A doctor inserts a needle through the abdominal wall into the amniotic fluid. Sometimes a local anesthetic is first used to numb the site. During the procedure, ultrasonography is done so that the fetus can be monitored and the needle can be guided into place. Fluid is withdrawn, and the needle is removed. Results are usually available in about 1 to 2 weeks.

Occasionally, the amniotic fluid contains blood from the fetus. Such blood may increase the alpha-fetoprotein level, making the results hard to interpret.

Women who have Rh-negative blood are given Rh0(D) immune globulin after the procedure to prevent them from producing antibodies to Rh factor, which can cause problems in a fetus with Rh-positive blood (see Pregnancy Complications: Rh Incompatibility).

Amniocentesis rarely causes any problems for the woman or the fetus.

Soreness: Some women feel slightly sore for an hour or two afterward.
Spotting of blood or leakage of amniotic fluid from the vagina: About 1 to 2% of the women have these problems, but the problems do not last long and usually stop without treatment.
Miscarriage: The chance of miscarriage due to amniocentesis is about 1 in 500 to 1,000.
Needle injuries to the fetus: These injuries are very rare.

Amniocentesis can usually be done when a woman is pregnant with twins or even more fetuses.

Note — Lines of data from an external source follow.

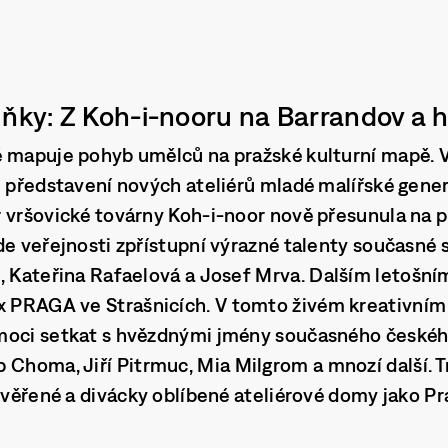
uňky: Z Koh-i-nooru na Barrandov a
ě mapuje pohyb umělců na pražské kulturní mapě. 
e představení nových ateliérů mladé malířské gener
 vršovické továrny Koh-i-noor nově přesunula na p
de veřejnosti zpřístupní výrazné talenty současné 
, Kateřina Rafaelová a Josef Mrva
. Dalším letošní
ex
PRAGA ve Strašnicích
. V tomto živém kreativním
moci setkat s hvězdnými jmény současného českéh
 Choma, Jiří Pitrmuc, Mia Milgrom
a mnozí další. T
rověřené a divácky oblíbené ateliérové domy jako
Pr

Percutaneous Umbilical Blood Sampling

Percutaneous umbilical blood sampling is used when rapid chromosome analysis is needed, particularly toward the end of pregnancy when ultrasonography has detected abnormalities in the fetus. Often, results can be available within 48 hours. It is occasionally done for other reasons?for example, when doctors suspect that a fetus has anemia. If the fetus has severe anemia, blood can be transfused to the fetus during percutaneous umbilical blood sampling.

The doctor first anesthetizes an area of skin over the abdomen. Guided by ultrasonography, the doctor then inserts a needle through the abdominal wall into the umbilical cord. A sample of the fetus's blood is withdrawn and analyzed, and the needle is removed.

Percutaneous umbilical blood sampling is an invasive procedure and has risks for the woman and fetus. Loss of the pregnancy as a result of this test occurs in about 1 in 100 procedures.